CANBERRA, Jan 7 (Reuters) - U.S. corn futures eased on Thursday on a profit-taking setback after hitting their highest level in more than six years in the previous session, though losses were limited as dry growing conditions in South America stoked concerns about global supply.
* The most active corn futures on the Chicago Board Of Trade were down 0.1% to $4.94 a bushel by 0200 GMT, having gained 0.7% in the previous session when prices hit a May 2014 high of $5.02-3/4 a bushel.
* The most active soybean futures were up 0.4% at $13.67 a bushel, having firmed 1.1% on Wednesday when prices hit a June 2014 high of $13.78-3/4 a bushel.
* The most active wheat futures were down 0.3% to $6.45-1/4 a bushel, having closed 1% lower on Wednesday.
* Corn and soybeans were supported by dry weather conditions in South America.

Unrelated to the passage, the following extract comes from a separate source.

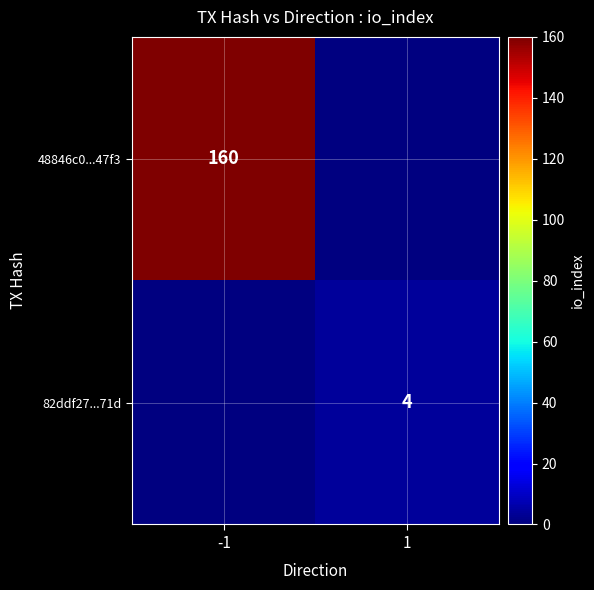

The value of 48846c0...47f3 at -1 is 160. True or false?

True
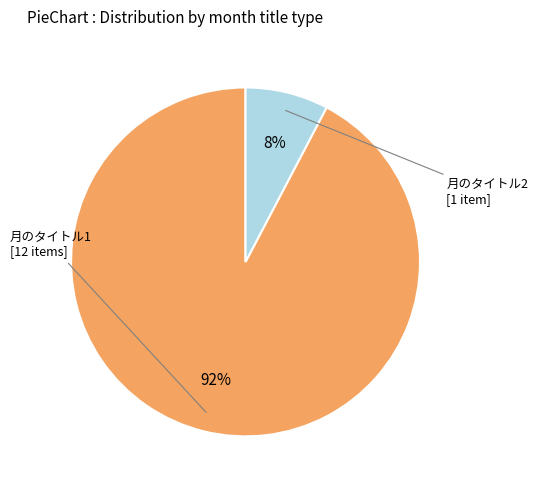

To the nearest percent, what is the average slice percentage?

50%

* The union representing Argentine port-side grain inspectors was to meet on Wednesday with agro-export companies to try to clinch a wage deal to end a strike that started on Dec. 9
* The dollar languished near its lowest level in nearly three years on Thursday after Democrats won control of the U.S. Senate, clearing the way for a larger fiscal stimulus under President-elect Joe Biden.
* Oil prices were steady on Thursday after supporters of President Donald Trump stormed the U.S. Capitol, with investors focusing on the likelihood of tighter supplies after Saudi Arabia unilaterally agreed to cut output.
* Asian stocks perked up on Thursday as investors remained confident that violence in Washington would not disrupt a legitimate transition to a new presidency or derail political support for a U.S. economic recovery.